If our agility “pre-game” procedure is important, the post-run procedure is even more important. Yet this is when I see the most disconnect between dogs and handlers. You just finished your best run ever, do you turn to look at the timer display? Or meet your dog at their leash for some joyful praise and play?

Some ideas to improve your relationship with your dog after your run:

Go straight to your reward and reinforcement. DO NOT check your scribe sheet, or ask about a missed contact, or question someone about why your dog did so and so. Reward your dog! Celebrate that time together! Congratulate you and your dog on acheving something positive (every run has something).  Those handlers who are mad that their dog “fill in the blank”, and do not reward, withhold praise and walk their dog back to their crate are only undermining relationship. The mistake happened so long ago (you probably kept going after the mistake, the dog finished the course and has no idea something went wrong) that withholding reinforcement only leads to confusion on the dogs part. Reinforce your dog for finishing the run with you, going to their leash, leaving the ring happy, doing their cool down, being your dog, etc.
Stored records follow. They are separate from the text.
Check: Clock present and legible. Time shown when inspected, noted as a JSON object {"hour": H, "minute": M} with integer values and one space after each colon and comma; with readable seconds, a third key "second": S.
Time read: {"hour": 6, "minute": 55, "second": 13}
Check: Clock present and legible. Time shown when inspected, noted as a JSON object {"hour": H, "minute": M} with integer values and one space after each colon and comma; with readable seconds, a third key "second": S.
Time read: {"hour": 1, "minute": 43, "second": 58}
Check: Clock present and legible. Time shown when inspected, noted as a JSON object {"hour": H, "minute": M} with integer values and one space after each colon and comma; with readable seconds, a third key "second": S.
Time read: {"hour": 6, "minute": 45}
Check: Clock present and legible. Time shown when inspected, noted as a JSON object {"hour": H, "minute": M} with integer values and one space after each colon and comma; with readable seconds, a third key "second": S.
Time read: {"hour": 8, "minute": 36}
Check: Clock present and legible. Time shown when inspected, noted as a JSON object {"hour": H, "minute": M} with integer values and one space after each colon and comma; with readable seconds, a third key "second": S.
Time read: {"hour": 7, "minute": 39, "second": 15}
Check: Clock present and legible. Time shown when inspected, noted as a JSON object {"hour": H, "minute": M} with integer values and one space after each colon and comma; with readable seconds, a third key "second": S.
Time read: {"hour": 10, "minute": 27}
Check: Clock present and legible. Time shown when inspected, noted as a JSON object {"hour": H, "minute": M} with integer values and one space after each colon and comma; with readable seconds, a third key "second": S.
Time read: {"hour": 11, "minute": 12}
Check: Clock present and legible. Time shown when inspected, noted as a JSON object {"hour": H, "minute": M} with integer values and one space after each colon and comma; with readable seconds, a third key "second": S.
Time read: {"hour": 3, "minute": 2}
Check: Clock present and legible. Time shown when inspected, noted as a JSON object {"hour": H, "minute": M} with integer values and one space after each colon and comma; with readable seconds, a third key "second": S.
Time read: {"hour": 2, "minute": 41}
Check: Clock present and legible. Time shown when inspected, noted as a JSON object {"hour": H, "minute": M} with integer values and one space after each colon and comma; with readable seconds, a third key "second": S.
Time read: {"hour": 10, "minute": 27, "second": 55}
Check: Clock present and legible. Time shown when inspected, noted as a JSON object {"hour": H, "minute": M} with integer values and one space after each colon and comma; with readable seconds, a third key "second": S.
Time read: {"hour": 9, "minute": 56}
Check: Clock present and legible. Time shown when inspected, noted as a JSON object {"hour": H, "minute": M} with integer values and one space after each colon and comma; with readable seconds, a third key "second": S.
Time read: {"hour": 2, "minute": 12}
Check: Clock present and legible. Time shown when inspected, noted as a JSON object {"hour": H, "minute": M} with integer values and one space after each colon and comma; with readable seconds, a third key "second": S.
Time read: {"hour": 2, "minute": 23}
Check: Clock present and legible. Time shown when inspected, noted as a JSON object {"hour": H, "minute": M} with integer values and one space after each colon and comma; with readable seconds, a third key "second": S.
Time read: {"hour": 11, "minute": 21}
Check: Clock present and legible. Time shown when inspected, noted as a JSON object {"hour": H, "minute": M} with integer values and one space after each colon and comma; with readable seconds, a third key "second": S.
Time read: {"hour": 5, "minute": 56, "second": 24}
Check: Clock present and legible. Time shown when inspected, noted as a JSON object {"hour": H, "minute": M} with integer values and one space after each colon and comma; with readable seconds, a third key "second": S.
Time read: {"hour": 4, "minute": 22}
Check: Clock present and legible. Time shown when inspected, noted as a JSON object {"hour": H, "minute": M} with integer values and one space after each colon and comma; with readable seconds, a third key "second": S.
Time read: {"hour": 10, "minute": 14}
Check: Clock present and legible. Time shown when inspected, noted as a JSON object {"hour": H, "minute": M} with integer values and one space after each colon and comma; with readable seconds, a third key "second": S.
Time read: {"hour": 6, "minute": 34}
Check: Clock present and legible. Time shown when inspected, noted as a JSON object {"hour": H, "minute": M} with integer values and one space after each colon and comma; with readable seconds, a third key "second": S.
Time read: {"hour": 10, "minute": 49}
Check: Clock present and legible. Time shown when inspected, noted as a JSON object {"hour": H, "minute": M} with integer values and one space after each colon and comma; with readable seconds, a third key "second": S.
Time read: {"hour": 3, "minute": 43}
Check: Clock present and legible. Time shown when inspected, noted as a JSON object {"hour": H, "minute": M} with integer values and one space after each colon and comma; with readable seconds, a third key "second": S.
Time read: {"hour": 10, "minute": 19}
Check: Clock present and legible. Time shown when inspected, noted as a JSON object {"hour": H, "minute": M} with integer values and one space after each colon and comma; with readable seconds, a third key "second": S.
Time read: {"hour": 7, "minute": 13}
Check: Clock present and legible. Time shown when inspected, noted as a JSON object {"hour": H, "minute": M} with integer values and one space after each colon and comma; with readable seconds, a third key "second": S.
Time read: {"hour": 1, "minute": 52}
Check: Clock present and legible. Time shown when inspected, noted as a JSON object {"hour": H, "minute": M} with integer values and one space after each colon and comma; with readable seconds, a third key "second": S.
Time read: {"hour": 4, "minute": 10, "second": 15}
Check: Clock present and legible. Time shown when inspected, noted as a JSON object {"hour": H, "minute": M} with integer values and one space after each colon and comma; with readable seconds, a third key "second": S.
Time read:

Is cool down important? Cool down and stretching are important for me after I work out, it isn’t any different for our canine partners. Again, every dog is different and may take longer to stop breathing hard, or need specific stretching activities.  Go for a long slow walk, have a sniff in the bushes, do some passive or active stretches or another activity that allows you and your dog to come down off of the excitement together.

When your dog is cooled off, put them back in their crate with something to chew. This will give them time to relax and recharge for the next run. Most dogs do well in their crates and are able to get more rest than wandering around with you shopping, talking or watching ringside.

Be creative and make your crate to crate experience custom tailored to you and your dogs needs. Some handlers run 2 dogs close together in the same jump height; you might need a good buddy and an even more creative plan! All of us and our dogs have different needs, just make sure your crate to crate protocol puts your dogs needs first and includes rewards and attention to maximize the relationship and teamwork between you and your dog.